Gerardo Javier Garza Cabello

Actualizado: hace 22 horas


El temblor de un instante, la ola se rompe en ecos hasta volverse silencio y nos aferramos a breves fragmentos que deseamos convertir en eternidad. Levantamos monumentos para sobrevivir a nuestro aliento, tallamos promesas en el aire y fingimos que el viento no las esparcirá. Pero la permanencia es un delirio ingenuo, un faro que pintamos sobre la niebla cambiante. Anhelamos anclas, pero nos ahogamos en el peso de sus ilusiones.


Somos arquitectos de arena, componiendo sinfonías para la marea. Nuestras manos moldean ciudades, amores, legados; tan fugaces como el aliento sobre el cristal. Y, sin embargo, nos duele creer que nuestros puentes se derrumbarán, que el jardín que sembramos en abril no recordará nuestro nombre en diciembre. Porque la tierra olvida. Las estaciones deshacen las huellas. Y nos engaña nuestra arrogancia: esos instantes mágicos en los que tatuamos nuestro nombre serán recuerdo al amanecer y olvido unas lunas después.

En nuestro miedo, nos blindamos con rituales: el café de la mañana, la puerta con llave, las promesas que bordamos en el cielo. Ansiamos un guión donde somos autor y héroe, pero la trama gira, la tinta se corre y terminamos ensayando diálogos para una obra que nunca existió. ¿Por qué tememos lo efímero? Maldecimos el atardecer por desvanecerse, reprochamos a una flor (que se marchita) por entregarse a la muerte, como si la belleza no fuera sagrada precisamente por ser breve.}


Al final, nos quedamos de pie, con el agua del tiempo rozándonos el cuello, intentando atrapar la corriente entre las manos. Lloramos por lo que se escapa, sin ver la irónica justicia que se mantiene constante: solo podemos poseer aquello que hemos dejado en libertad.

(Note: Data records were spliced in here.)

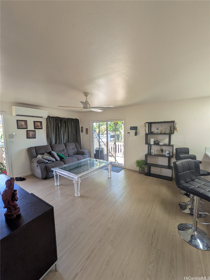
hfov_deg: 85.7
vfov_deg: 102.0
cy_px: 140
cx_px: 105
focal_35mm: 14
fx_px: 113
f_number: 2.2
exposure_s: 1/100
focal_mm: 1.83
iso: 55
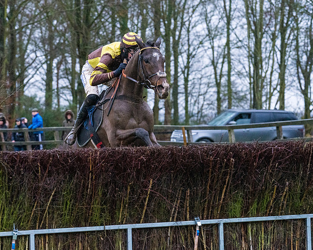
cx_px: 128
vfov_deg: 8.6
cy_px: 103
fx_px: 1669
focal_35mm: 180
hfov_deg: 10.7
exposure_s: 1/640
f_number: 5
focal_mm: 135
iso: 5000
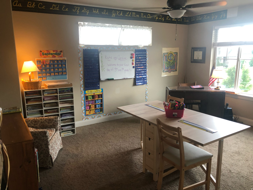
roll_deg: +0.1
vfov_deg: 49.7
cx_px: 126
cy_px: 95
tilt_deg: -12.3
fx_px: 205
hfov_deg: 63.4
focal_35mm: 28
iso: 40
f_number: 1.8
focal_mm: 3.99
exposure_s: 1/15
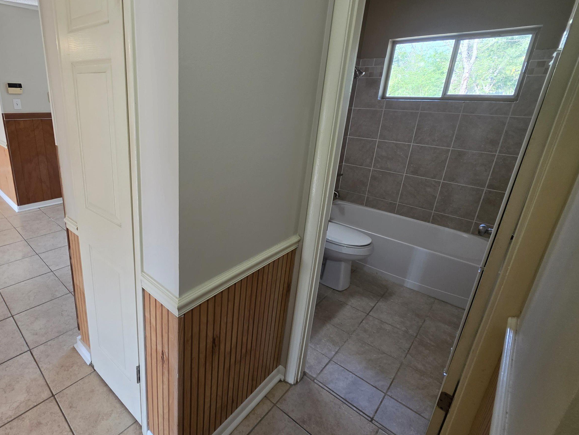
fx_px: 284
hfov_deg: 88.5
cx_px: 204
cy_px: 196
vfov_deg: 74.5
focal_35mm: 17
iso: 100
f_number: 1.9
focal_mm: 2.2
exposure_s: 1/120
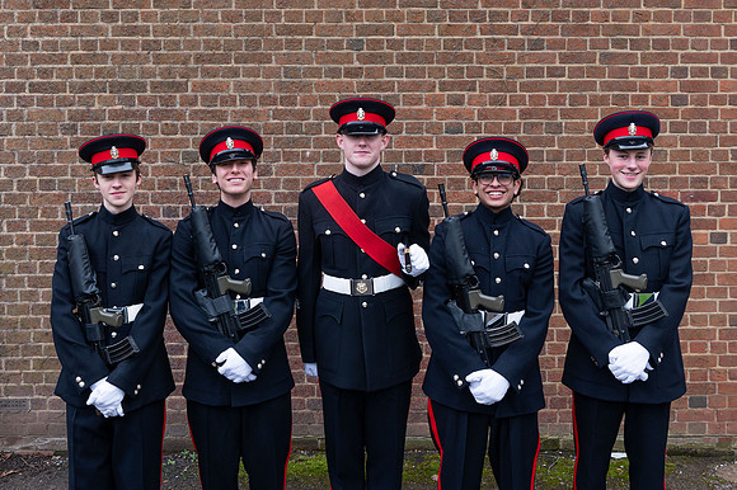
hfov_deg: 48.6
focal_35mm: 40
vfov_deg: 33.3
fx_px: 816
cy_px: 185
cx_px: 358
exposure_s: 1/250
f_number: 8
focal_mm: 32
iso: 400
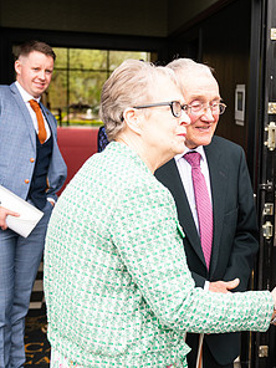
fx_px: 702
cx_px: 281
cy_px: 178
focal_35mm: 66
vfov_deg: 29.4
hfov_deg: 21.4
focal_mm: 35
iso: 160
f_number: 3.5
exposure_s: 1/200
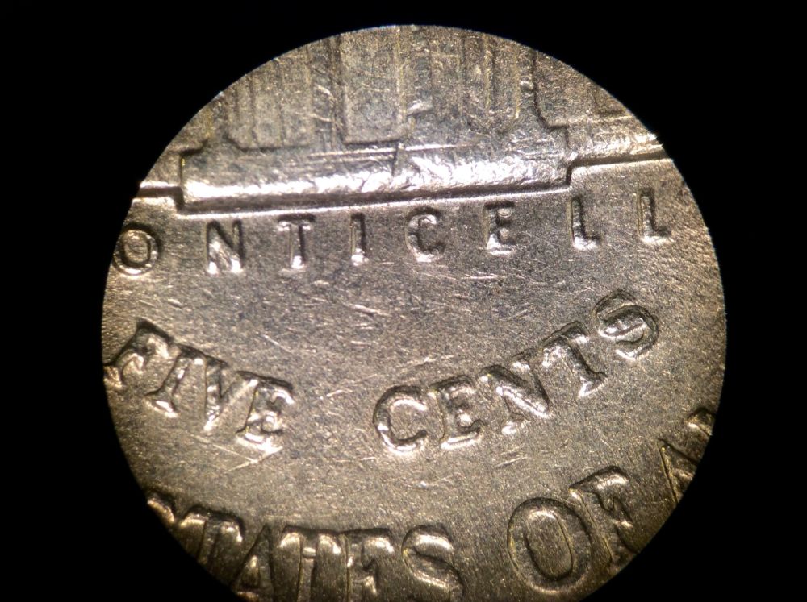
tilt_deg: -42.9
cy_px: 301
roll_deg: +2.9
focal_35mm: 32
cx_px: 404
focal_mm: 3.3
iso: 32
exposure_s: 1/24
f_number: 2.4
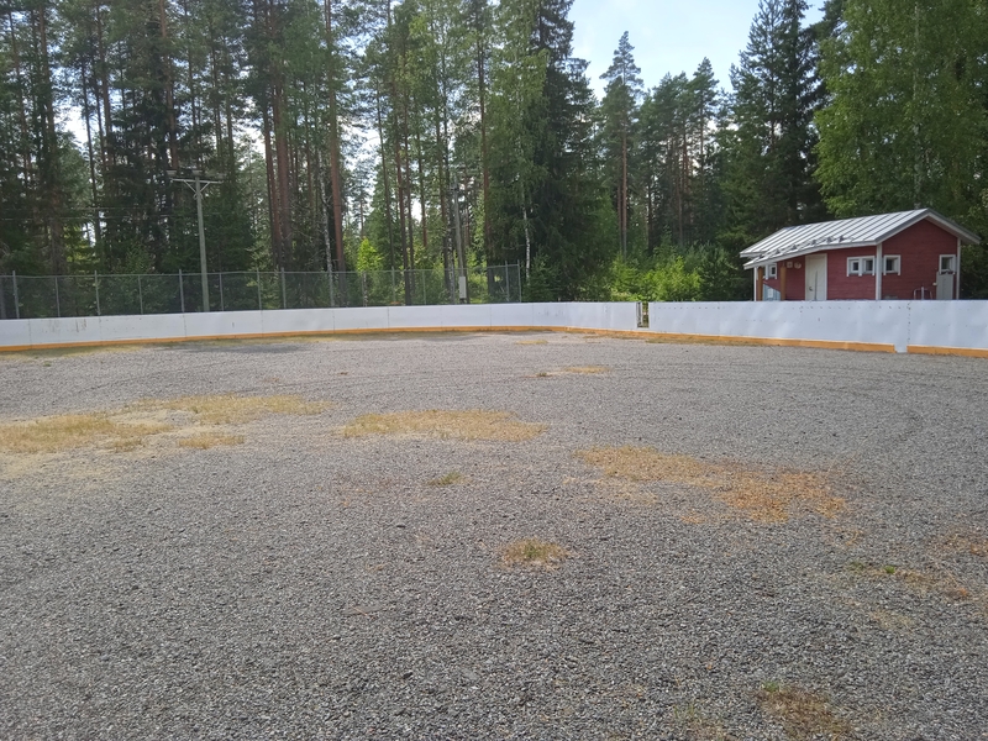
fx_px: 799
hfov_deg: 63.4
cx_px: 494
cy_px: 370
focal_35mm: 28
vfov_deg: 49.7
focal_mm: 3.43
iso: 112
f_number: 2.2
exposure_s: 1/637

Las cosas que fenecen no valen menos por su brevedad. Valen más.


Tal vez tememos lo impermanente porque nos refleja, porque nos recuerda nuestra propia muerte inminente. También nosotros somos destellos. También somos arena. Y cuando el tiempo nos reclame, lo que quedará no será la mentira de la permanencia, sino la verdad de haber ardido, con fuerza, con fugacidad y sin pedir perdón por estar vivos ni sentir culpa por tener que morir.